**What is asked**
(a) According to the election petition ruling, on what date was polling day?
(b) Extend the election petition ruling with a few more paragraphs, carrying on after its final sentence.

**Text shown**
╔══

In respect of paragraph 10 of the petition, it is there alleged that on polling day, 2 March 2001, the first respondent’s campaign committee set up camp in an open house about tem metres from the entrance to booth 173 at Faletagaloa, and from there maintained an influential direct eye view with electors going in to cast their votes. Under the Electoral Act 1963, the election of a candidate shall be voided under s. 112 where the candidate is proved guilty of a corrupt practice at the trial of an election petition, or under s. 113 where it is reported by the Court on the trial of an election petition that corrupt or illegal practices had so extensively prevailed in promoting or procuring the election of a candidate, that those corrupt or illegal practices may be reasonably supposed to have affected the result of the election. The petitioner in his petition has sought declarations pursuant to s. 112 and s. 113 to void the election of the first respondent on the grounds of corrupt and illegal practices.


The problem this presents for the petitioner in relation to the allegation contained in paragraph 10 of the petition, is that the alleged conduct of which he complains is neither a corrupt nor an illegal practice under Part IX of the Act. The conduct complained of can be an offence under s. 89 for which those involved can be prosecuted, but it is not a corrupt or illegal practice for which the election in this case can be voided. We have therefore come to the view that the allegation in paragraph 10 is untenable in law and should be struck out as it provides no basis for voiding the election, as claimed by the petitioner.


In respect of paragraph 11 of the petition, the allegation is that on polling day, a sister of the first respondent stood about ten metres from booth 173 at Faletagaloa and continuously talked to electors who were queuing up to go into the booth to cast their votes. Again the conduct complained of can be an offence under s. 89 for which the sister of the first respondent can be prosecuted if the allegation is true, but it is not a corrupt or illegal practice. For the same reasons as we have given in respect of the allegation in paragraph 10, the allegation in paragraph 11 is untenable in law and is therefore also struck out.

╚══

**Excerpted data**
╔══

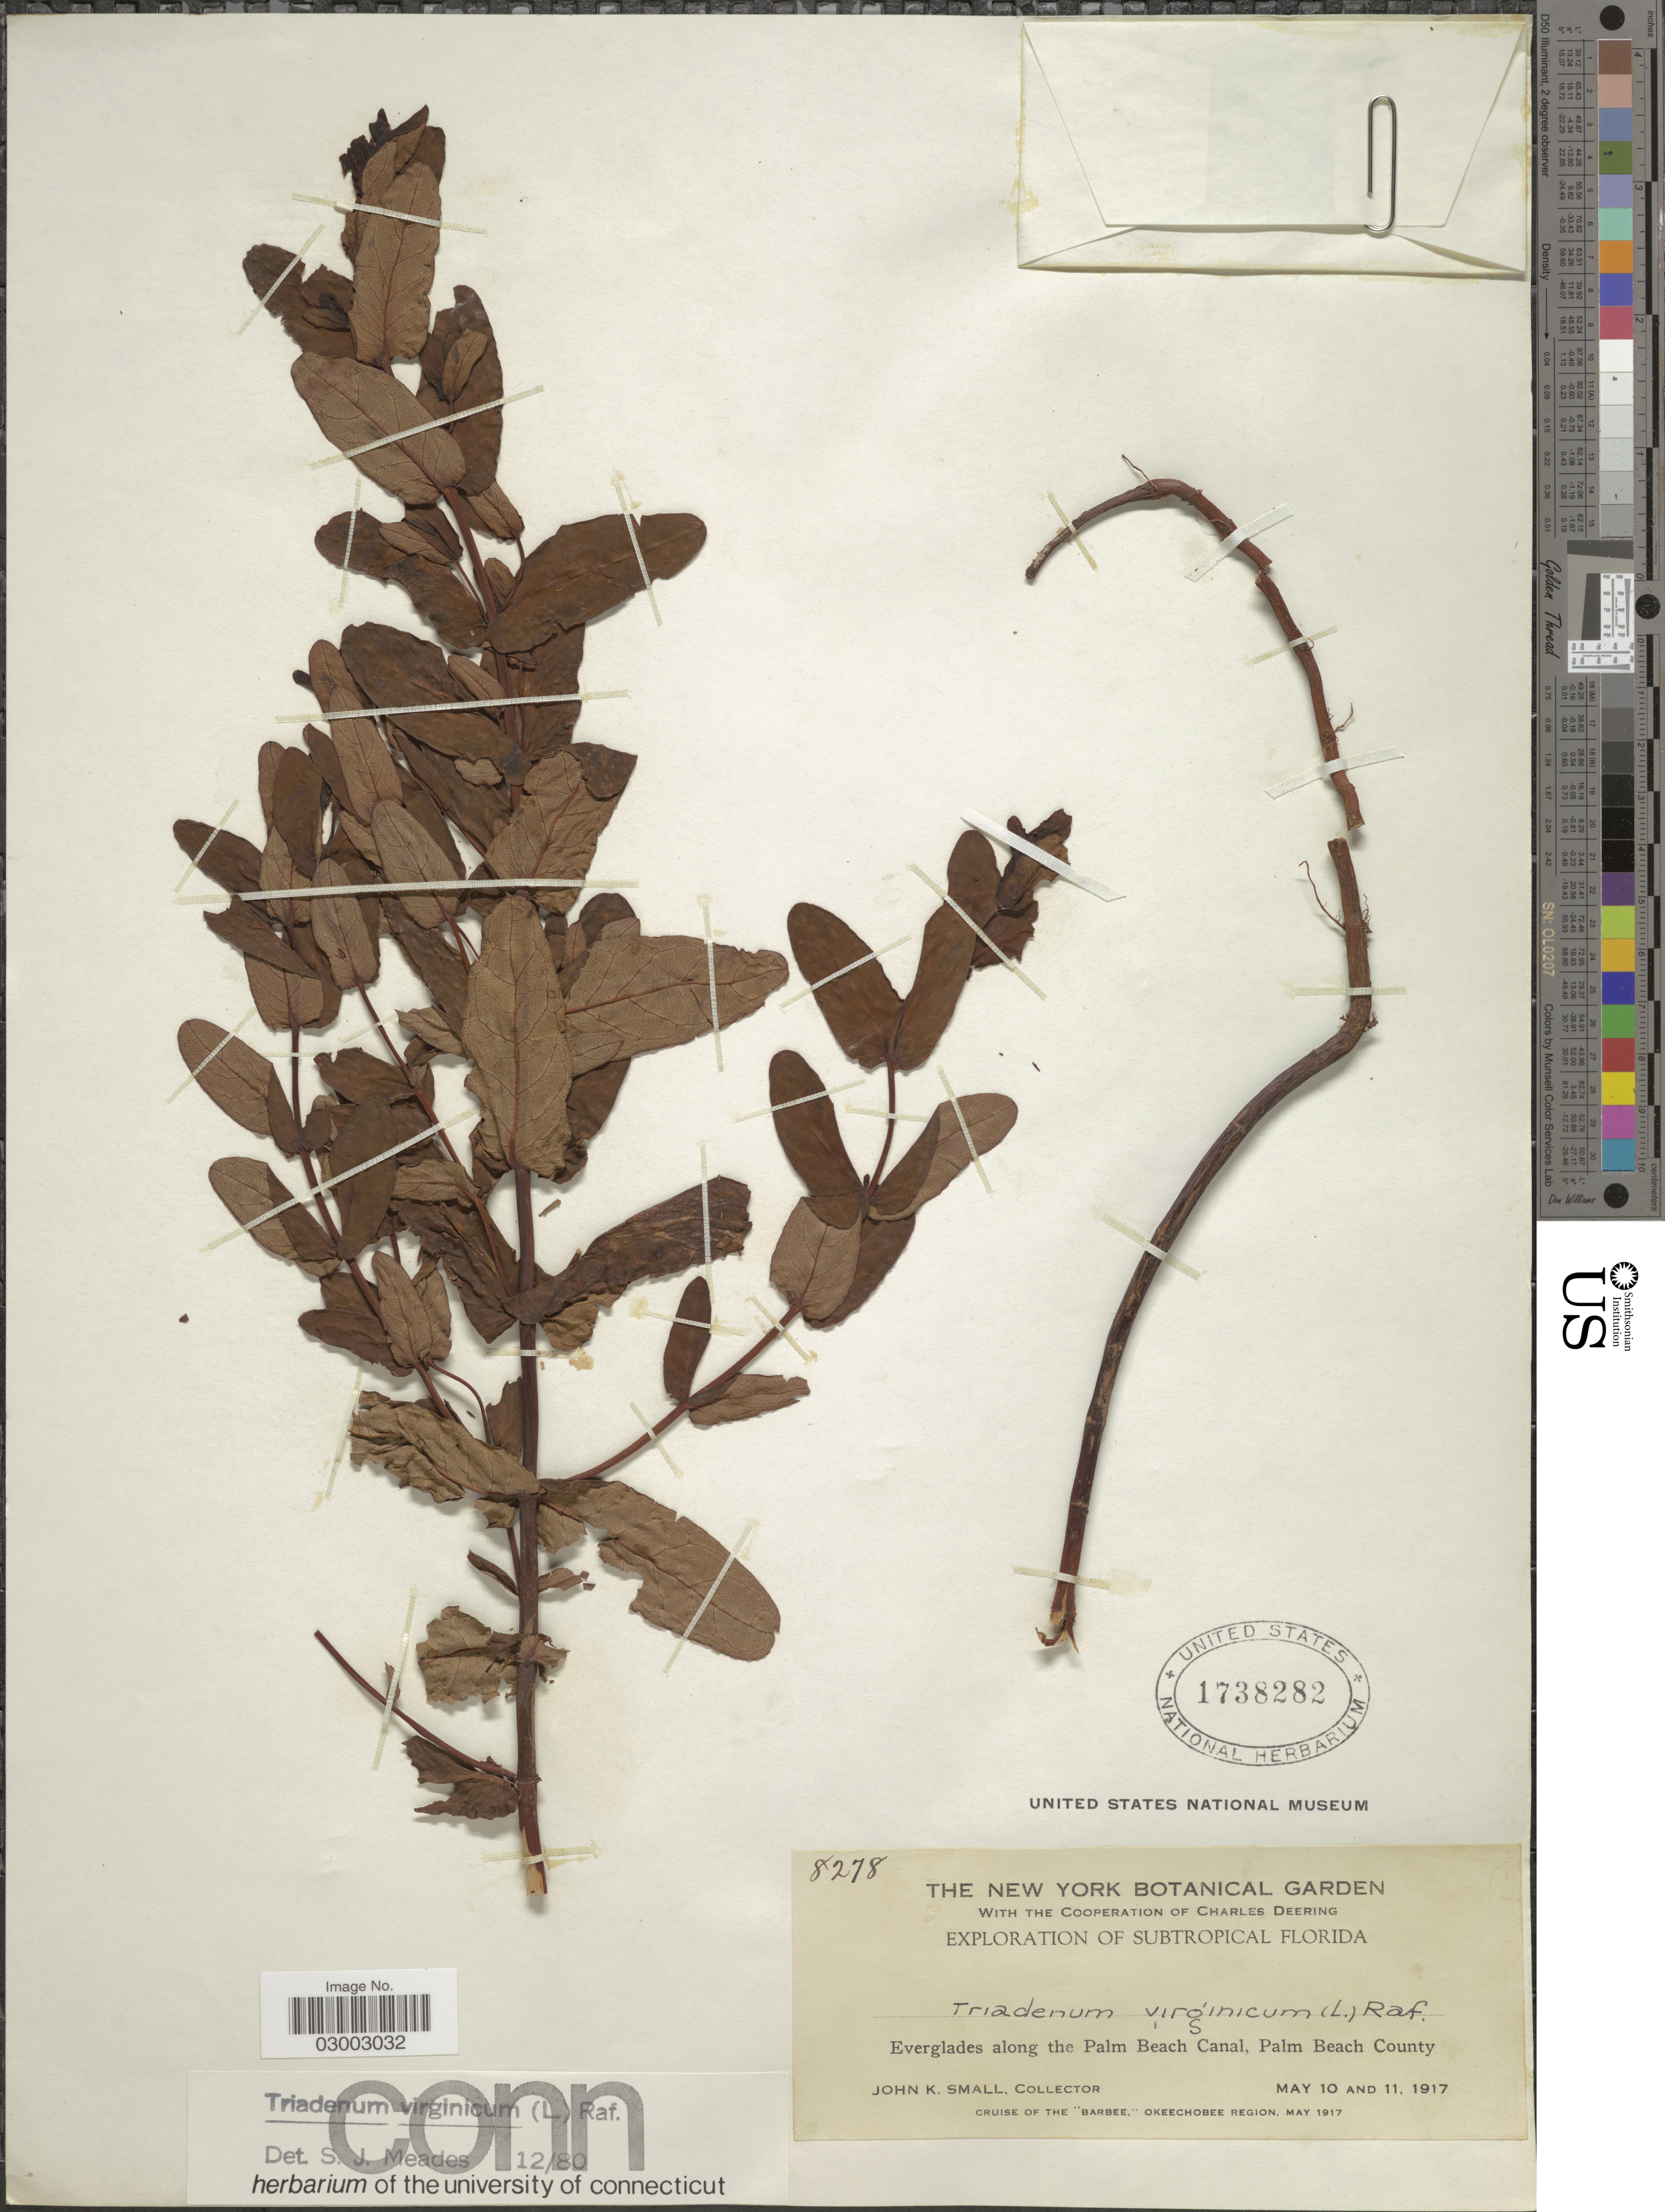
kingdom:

╚══
╔══

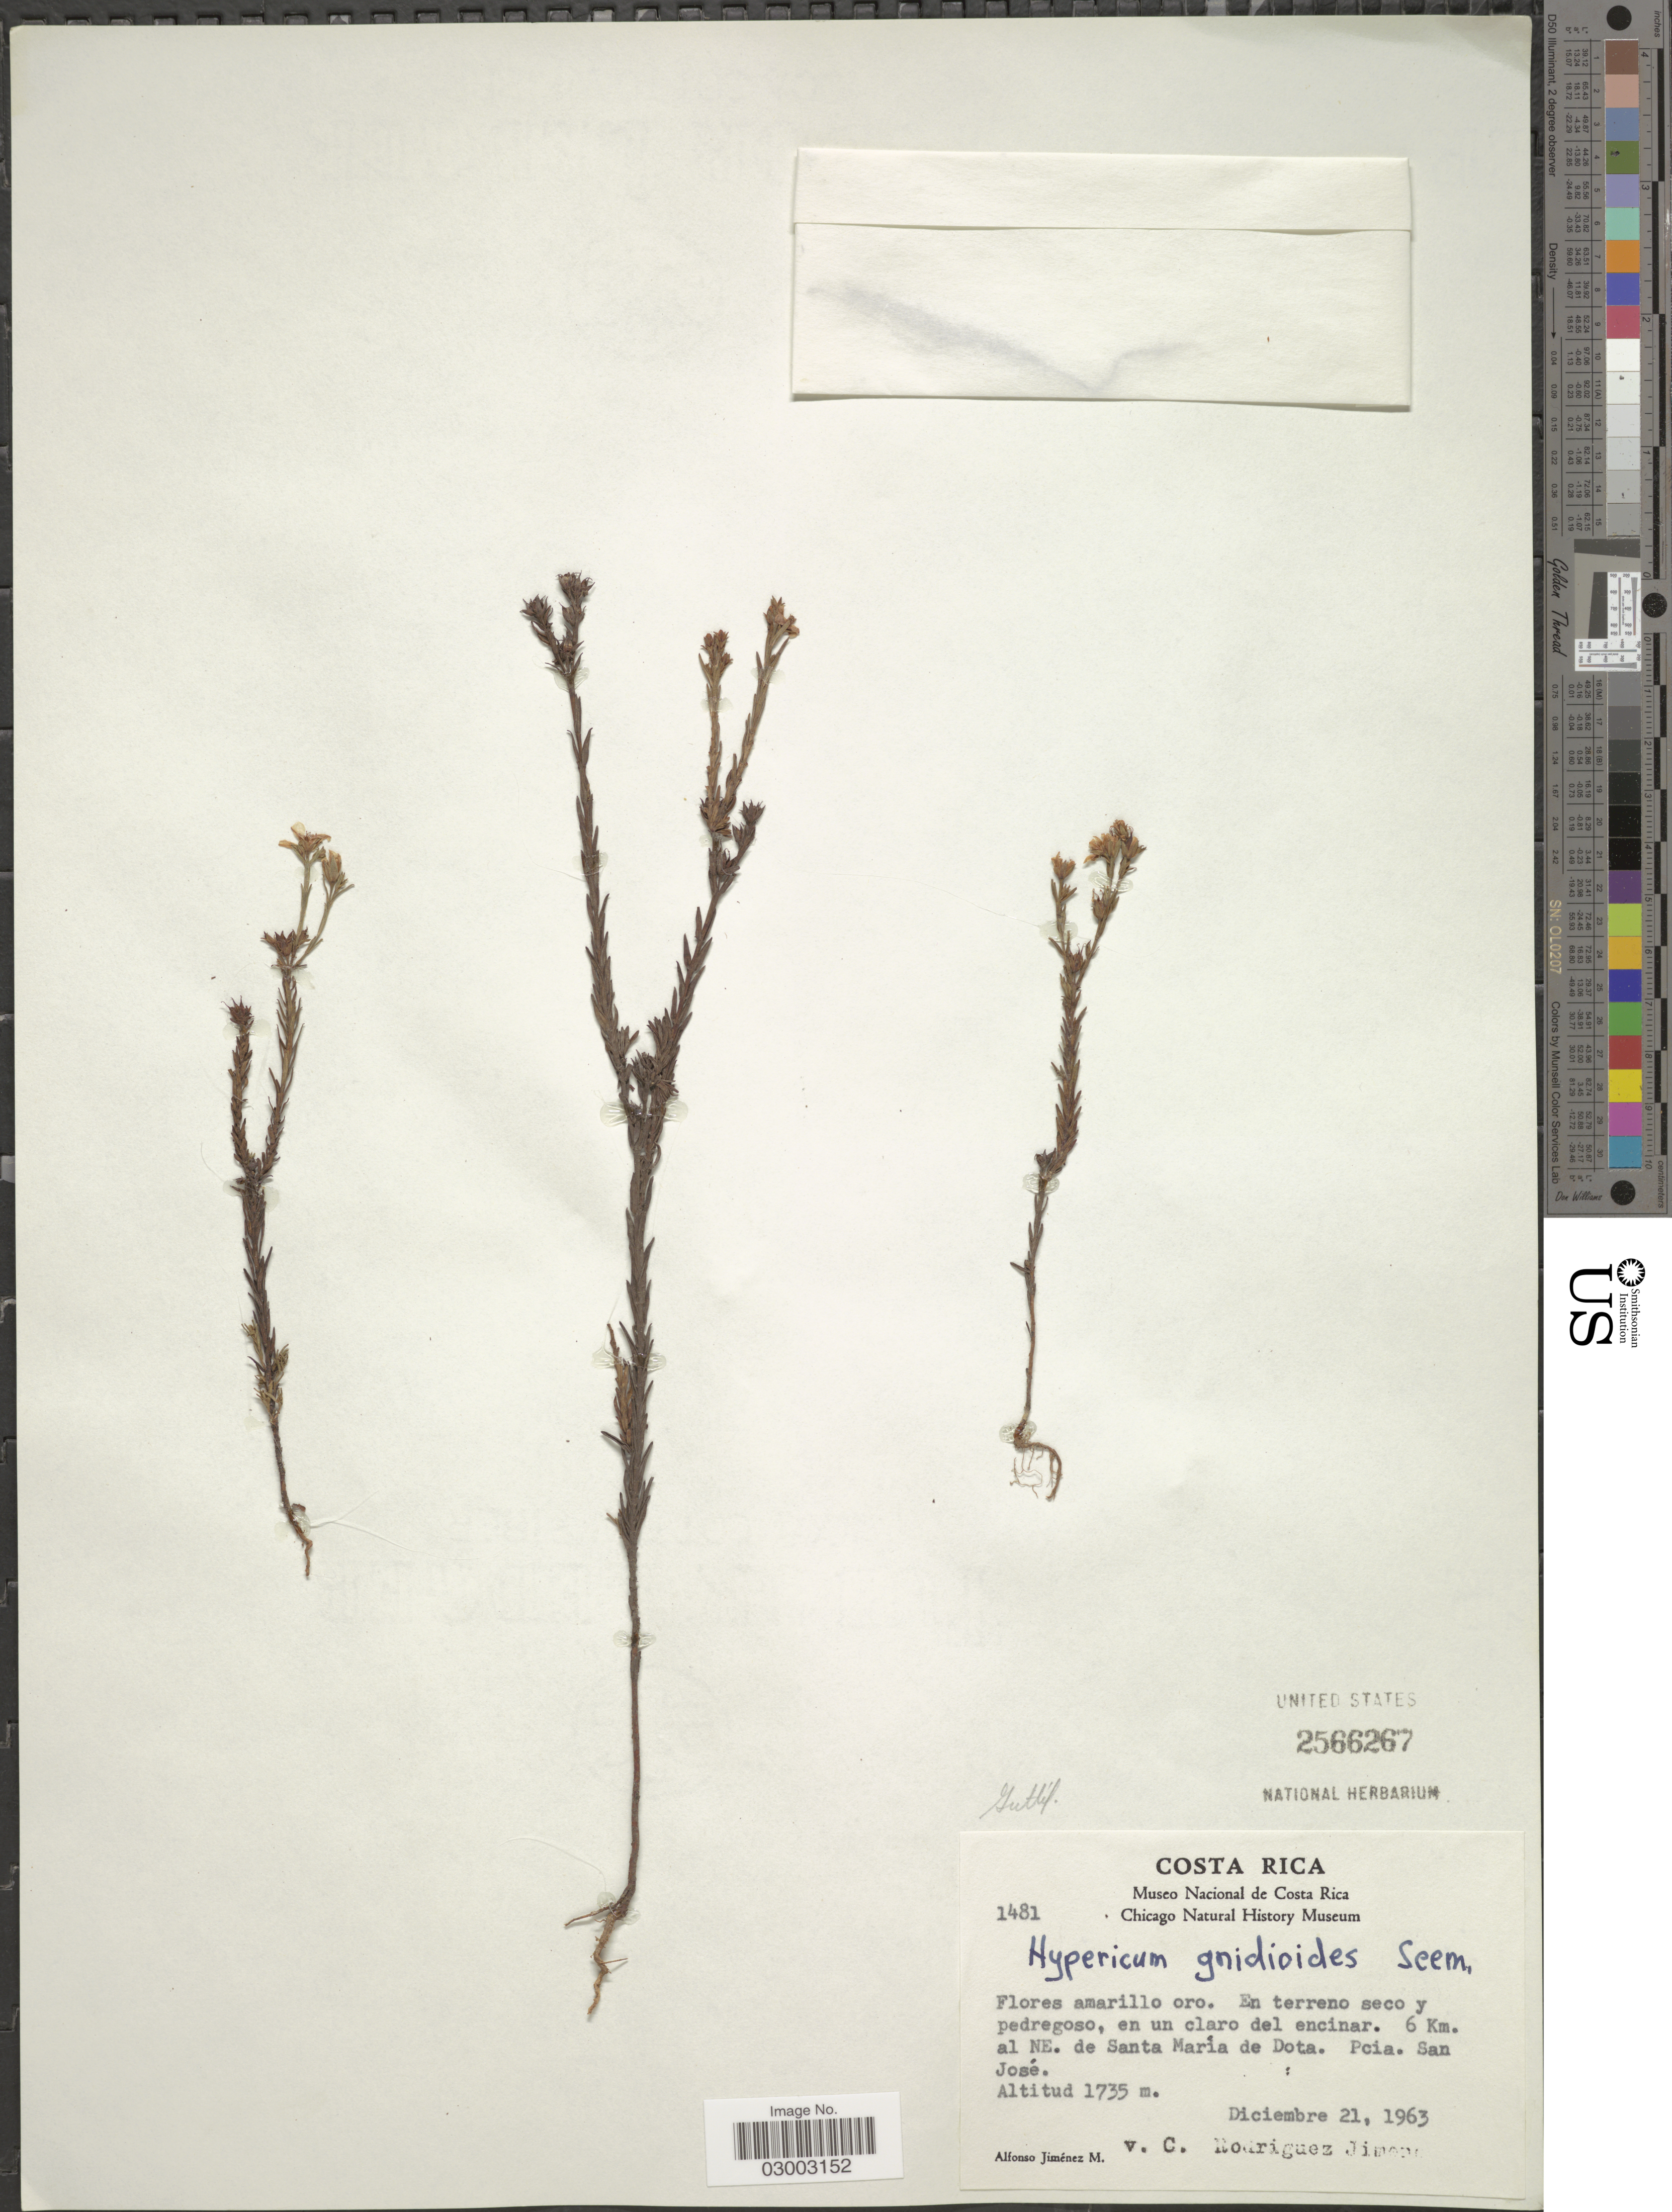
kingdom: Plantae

╚══

**Expected results**
(a) 2 March 2001.

(b)
In respect of paragraph 12 of the petition, the allegation is that on polling day at booth 173 at Faletagaloa, two members of the first respondent’s campaign committee repeatedly said to electors “manatua o le numera tolu tatou ma manatua le faasa’o” (bear in mind number three is us and bear in mind the tick). Again this kind of conduct can be an offence under s. 89 for which those alleged to be involved can be prosecuted, but it is not a corrupt or illegal practice for the purpose of voiding an election. Accordingly, paragraph 12 is struck out.


In respect of paragraph 13 of the petition, the allegation is that of undue influence committed by the chairman of the first respondent’s campaign committee. As we have decided that this allegation should remain and proceed to trial, we prefer to say no more about it at this stage.


Then it is alleged in paragraph 14 that on polling day, a pick up vehicle from the village of the first respondent was driven around with a poster displaying a picture of the first respondent taped to the rear windscreen. Again this is not a corrupt or illegal practice in terms of the Act. It is also seriously doubtful whether it amounts to an offence under s. 89. Accordingly paragraph 14 is struck out.


The petitioner then complains in paragraph 15 of the petition that on polling day a sister of the first respondent was seen bringing electors in a bus and truck from the villages of Samalaeulu and Patamea to vote for the first respondent at booth 170 at Paia. To transport electors to cast their votes at a booth is not a corrupt or illegal practise. It is one of the activities that election candidates or their supporters normally engage in on election day, particularly as there are electors who need transport to be able to go to the booth to cast their votes and others who would not vote unless someone provides them with transport. Such provision of transport to electors for them to go to the booths to cast their votes is not prohibited. The complaint in paragraph 15 is untenable in law and is therefore struck out.


Finally, the petitioner complains in paragraph 16 of the petition that the first respondent’s sister was on polling day seen talking to electors as she accompanied and transported them from the villages of Samalaeulu and Patamea to the booth to cast their votes. Again this is not corrupt or illegal practice for which an election can be voided. Paragraph is also struck out.


All in all then, the Court makes the following orders:


(a) paragraphs 9, 10, 11, 12, 14, 15 and 16 of the petition are struck out as untenable in law;


(b) the petitioner is to file and serve by 4pm on Thursday, 29 March, further and better particulars to show that the first respondent was not qualified to be a candidate at the 2001 general election on the ground that she did not reside in Samoa for a period of three consecutive years as required under section 5(4) and (7) of the Electoral Act 1963 and as alleged in paragraphs 4 and 5 of the petition.


(c) there is no order as to costs.


(d) this matter is adjourned for re-mention at 9.30am on Friday 30 March 2001.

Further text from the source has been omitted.